Luciano Spalletti promuove il mercato della Juventus. Al termine della partita contro la Next Gen, l’allenatore si è detto soddisfatto del lavoro della dirigenza, ha analizzato il potenziale di alcuni giocatori e ha delineato la strategia del club per tornare competitivo.
I giudizi su Kolo Muani, Alajbegovic e Lucumì
Randal Kolo Muani è un giocatore che Spalletti conosce bene, avendolo affrontato in Champions League. “È un attaccante completo, sa attaccare la profondità, sa giocare con la squadra, è veloce, tecnico: è un po’ tutto”, ha spiegato il tecnico. Un esempio della sua capacità di dialogare con i compagni si è visto nell’azione che ha portato al gol di Conceição, nata da una sua combinazione con Douglas Luiz. Su Kerim Alajbegovic, Spalletti ha evidenziato la sua “fantasia, qualità” e una “classe da vendere”, apprezzandone la capacità di muoversi tra le linee, pur sottolineando che dovrà dimostrare concretezza. Per Jhon Lucumì, invece, il commento si è concentrato sulla determinazione e sulla duttilità tattica: “Ha quella garra lì, ha quella fisicità lì addosso che a noi ci fa un po’ comodo”. Il difensore colombiano, grazie al suo piede mancino, potrà migliorare la costruzione dal basso e offrire alternative, permettendo alla squadra di passare dalla difesa a tre a quella a quattro.

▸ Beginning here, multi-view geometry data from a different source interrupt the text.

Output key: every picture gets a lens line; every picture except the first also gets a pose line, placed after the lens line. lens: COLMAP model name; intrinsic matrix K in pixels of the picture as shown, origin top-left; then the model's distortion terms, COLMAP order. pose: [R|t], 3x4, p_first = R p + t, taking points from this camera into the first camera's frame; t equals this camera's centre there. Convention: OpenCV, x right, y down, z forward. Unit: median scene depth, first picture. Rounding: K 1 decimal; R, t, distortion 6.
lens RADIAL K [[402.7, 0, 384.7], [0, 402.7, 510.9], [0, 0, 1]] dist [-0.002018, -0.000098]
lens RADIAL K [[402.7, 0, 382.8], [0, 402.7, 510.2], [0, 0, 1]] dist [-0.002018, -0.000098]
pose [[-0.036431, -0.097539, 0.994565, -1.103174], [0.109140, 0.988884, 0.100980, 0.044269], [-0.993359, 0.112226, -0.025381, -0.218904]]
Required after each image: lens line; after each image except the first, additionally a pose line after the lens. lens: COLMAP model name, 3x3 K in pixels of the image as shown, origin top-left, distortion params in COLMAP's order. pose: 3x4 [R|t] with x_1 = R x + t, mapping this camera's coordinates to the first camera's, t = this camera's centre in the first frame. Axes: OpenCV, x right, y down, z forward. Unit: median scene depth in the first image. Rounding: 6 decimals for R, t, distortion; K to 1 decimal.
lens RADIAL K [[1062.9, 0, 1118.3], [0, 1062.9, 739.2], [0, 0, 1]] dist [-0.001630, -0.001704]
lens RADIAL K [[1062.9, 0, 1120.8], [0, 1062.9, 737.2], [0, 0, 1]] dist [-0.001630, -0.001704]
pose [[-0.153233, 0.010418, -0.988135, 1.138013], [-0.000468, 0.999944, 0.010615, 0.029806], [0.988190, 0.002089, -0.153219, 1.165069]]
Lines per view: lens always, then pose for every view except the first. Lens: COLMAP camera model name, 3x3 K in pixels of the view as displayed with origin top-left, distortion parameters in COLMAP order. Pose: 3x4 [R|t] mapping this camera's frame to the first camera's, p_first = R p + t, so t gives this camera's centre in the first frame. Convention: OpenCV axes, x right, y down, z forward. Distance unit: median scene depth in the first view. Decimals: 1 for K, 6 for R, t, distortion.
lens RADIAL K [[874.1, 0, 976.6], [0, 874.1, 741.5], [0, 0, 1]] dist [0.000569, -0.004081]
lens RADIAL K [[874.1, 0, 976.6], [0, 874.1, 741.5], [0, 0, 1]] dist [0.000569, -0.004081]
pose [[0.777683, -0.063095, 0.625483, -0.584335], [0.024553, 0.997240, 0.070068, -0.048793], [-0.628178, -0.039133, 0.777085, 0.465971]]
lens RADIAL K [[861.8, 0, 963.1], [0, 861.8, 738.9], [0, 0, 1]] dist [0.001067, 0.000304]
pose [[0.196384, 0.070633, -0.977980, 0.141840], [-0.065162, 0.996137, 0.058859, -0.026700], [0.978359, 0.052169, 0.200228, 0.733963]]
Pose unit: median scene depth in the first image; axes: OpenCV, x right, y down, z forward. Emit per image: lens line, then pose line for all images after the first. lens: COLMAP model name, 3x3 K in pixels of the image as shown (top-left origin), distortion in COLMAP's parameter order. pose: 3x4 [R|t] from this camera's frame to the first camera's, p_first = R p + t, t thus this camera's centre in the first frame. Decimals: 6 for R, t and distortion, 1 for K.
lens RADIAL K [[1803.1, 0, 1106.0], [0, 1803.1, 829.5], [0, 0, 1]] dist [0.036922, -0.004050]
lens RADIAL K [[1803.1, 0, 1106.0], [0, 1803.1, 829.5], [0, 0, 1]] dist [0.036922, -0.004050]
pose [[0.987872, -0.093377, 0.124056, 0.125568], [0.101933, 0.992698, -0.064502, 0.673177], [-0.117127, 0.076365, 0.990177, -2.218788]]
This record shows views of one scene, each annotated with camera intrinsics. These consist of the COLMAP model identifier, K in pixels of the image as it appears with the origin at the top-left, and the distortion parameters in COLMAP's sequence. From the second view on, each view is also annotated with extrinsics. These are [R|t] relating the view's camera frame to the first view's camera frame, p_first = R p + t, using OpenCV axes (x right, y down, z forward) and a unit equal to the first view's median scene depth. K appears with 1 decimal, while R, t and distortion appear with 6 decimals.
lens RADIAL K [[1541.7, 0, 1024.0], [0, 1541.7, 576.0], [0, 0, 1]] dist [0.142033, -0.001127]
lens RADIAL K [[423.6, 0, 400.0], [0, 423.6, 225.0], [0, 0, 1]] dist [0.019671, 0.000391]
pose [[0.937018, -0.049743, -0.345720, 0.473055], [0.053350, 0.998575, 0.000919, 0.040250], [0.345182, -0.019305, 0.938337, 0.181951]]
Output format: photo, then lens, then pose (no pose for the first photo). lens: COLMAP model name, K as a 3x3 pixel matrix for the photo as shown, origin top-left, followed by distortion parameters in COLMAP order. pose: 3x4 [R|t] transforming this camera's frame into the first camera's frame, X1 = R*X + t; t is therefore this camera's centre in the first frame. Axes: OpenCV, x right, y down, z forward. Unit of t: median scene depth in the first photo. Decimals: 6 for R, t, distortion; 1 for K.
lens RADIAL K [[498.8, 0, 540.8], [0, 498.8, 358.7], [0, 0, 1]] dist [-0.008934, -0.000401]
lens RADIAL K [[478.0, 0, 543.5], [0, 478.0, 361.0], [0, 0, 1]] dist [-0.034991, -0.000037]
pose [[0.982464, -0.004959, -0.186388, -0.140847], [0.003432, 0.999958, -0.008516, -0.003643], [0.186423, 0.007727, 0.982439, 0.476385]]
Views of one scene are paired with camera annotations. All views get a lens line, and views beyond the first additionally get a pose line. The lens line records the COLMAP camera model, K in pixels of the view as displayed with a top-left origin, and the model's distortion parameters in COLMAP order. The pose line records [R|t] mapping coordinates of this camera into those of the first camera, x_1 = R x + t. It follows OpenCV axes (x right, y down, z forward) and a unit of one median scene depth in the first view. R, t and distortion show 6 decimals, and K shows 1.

Un ciclo da ricostruire con intelligenza
Spalletti ha parlato della ricostruzione della squadra, mostrandosi soddisfatto del lavoro svolto dalla dirigenza: “Sono soddisfatto, molto di ciò che abbiamo fatto sul mercato”. La società e i direttori, ha detto, sono impegnati a “ricreare quest’antagonismo nei ruoli”. Il tecnico ha confermato che la Juventus non può competere sul mercato con i club che spendono cifre elevate, ma sta portando avanti “operazioni interessanti” e intelligenti. L’obiettivo è evitare il logorio di giocatori visto nel finale della scorsa stagione, creando una rosa con più alternative. Questo approccio è necessario per affrontare il doppio impegno campionato-Europa League. “Noi abbiamo una squadra forte, però bisognerà anche essere più bravi degli altri perché sono forti anche gli altri”, ha affermato Spalletti, riconoscendo la presenza di avversari di alto livello.
L’invasione dei tifosi e il dialogo con Elkann
Spalletti ha poi commentato l’invasione di campo dei tifosi all’intervallo, che ha interrotto la partita, mostrando comprensione per l’affetto del pubblico pur rammaricandosi per non aver potuto sfruttare tutto il tempo a disposizione. Ha poi suggerito una soluzione con il sorriso: “Basta fare l’invasione al novantesimo anziché al quarantacinquesimo”, per permettere a tutti i giocatori di partecipare alla festa. L’allenatore ha poi descritto come “bellissimo” aver assistito alla partita al fianco di John Elkann. Con ironia, ha aggiunto: “Sono tornato a fare il secondo perché con lui a fianco non mi sarebbe stato permesso di dire niente”.